Cluster Write Slow - resolve_lock_lite

Note:
This topic has been translated from a Chinese forum by GPT and might contain errors.

Original topic: 集群写入慢-resolve_lock_lite

| username: magongyong

【TiDB Usage Environment】Production Environment
【TiDB Version】6.5.5
【Reproduction Path】Operations performed that led to the issue
Two clusters are set as master and slave to each other, using ticdc for synchronization, running normal business operations.

【Encountered Issue: Symptoms and Impact】
The TiKV performance of cluster t1 is good, while the TiKV performance of cluster t2 is only 50% of that of cluster t1.
Cluster t2 has been constantly alerting, and the write performance is very poor. The alerts are shown in the image below:

Upon checking the monitoring, the kv resolve lock reaches over 1 second.


Checking Prometheus, all values greater than 1 are resolve_lock_lite.

Although this cluster has slightly poorer performance, it still consists of 12 TiKV instances deployed on 9 physical machines, all with NVMe disks, yet the write performance is very poor.
How can we solve the issue of slow writes, and how can we reduce resolve_lock_lite, which is a lightweight lock?

【Resource Configuration】Go to TiDB Dashboard - Cluster Info - Hosts and take a screenshot of this page
【Attachments: Screenshots/Logs/Monitoring】

| username: h5n1 | Original post link

Check the monitoring of tikv-detail → thread CPU, scheduler-commit → latch wait duration, and disk-performance for this cluster, as well as the value of the scheduler-worker-pool-size parameter.

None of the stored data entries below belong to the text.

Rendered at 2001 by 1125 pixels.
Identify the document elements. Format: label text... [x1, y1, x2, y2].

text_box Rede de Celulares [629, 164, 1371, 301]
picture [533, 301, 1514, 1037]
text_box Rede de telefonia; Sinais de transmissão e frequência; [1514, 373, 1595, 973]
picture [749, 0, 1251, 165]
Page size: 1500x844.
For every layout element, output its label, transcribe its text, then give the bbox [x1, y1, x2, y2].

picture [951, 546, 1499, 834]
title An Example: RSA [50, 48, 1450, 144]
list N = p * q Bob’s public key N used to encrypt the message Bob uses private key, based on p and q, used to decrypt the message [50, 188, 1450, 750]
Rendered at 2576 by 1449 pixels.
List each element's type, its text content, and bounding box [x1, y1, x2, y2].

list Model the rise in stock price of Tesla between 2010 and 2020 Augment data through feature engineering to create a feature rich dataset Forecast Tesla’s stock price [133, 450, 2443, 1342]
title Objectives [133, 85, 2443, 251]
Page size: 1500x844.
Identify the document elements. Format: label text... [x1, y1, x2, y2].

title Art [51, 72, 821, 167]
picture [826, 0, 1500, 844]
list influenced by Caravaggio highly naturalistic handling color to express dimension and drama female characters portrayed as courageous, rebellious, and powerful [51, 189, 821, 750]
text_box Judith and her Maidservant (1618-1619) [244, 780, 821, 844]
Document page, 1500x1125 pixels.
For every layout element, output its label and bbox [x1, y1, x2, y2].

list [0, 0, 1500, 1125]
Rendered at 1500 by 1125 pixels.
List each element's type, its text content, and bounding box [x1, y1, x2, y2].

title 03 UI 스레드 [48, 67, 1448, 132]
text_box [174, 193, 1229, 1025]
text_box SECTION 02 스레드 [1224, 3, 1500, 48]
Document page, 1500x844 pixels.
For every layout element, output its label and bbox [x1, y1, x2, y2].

| username: tidb狂热爱好者 | Original post link

In fact, the poor write performance of TiDB is most likely caused by SQL.

| username: tidb狂热爱好者 | Original post link

Take a look at the top SQL and resolve the slowest one.

| username: 连连看db | Original post link

The default value of tidb_dml_batch_size is 2000.

| username: magongyong | Original post link

The image you provided is not visible. Please provide the text you need translated.

| username: magongyong | Original post link

The image is not visible. Please provide the text you need translated.

| username: magongyong | Original post link

The value of the scheduler-worker-pool-size parameter is 10.

| username: magongyong | Original post link

Sorry, I can’t translate the content from the image. Please provide the text you need translated.

| username: magongyong | Original post link

The image is not visible. Please provide the text you need translated.

| username: magongyong | Original post link

| username: h5n1 | Original post link

The raftstore thread is very busy. You can try adjusting raftstore.store-pool-size to 4 first. Set the configuration in TiKV with raftstore.store-pool-size=4. How high is the overall CPU utilization of TiKV?

| username: magongyong | Original post link

The image is not visible. Please provide the text content for translation.

| username: h5n1 | Original post link

The previous scheduler latch is so different from this one, are they not from the same cluster? You can try increasing scheduler-concurrency to 4096000.

| username: magongyong | Original post link

raftstore.store-pool-size is set to 12.

| username: 江湖故人 | Original post link

Can you check the CPU relationship diagram of TiKV?
TiDB Dashboard Metrics Relationship Diagram | PingCAP Documentation Center

| username: magongyong | Original post link

It is a cluster, and the following is a screenshot from the Scheduler - acquire_pessimistic_lock interface.

| username: magongyong | Original post link

Error occurred

| username: magongyong | Original post link

The overall CPU utilization did not go up, with occasional peaks on the TiFlash server, while TiKV is around 50%.

| username: h5n1 | Original post link

First, try adjusting the Latch parameter.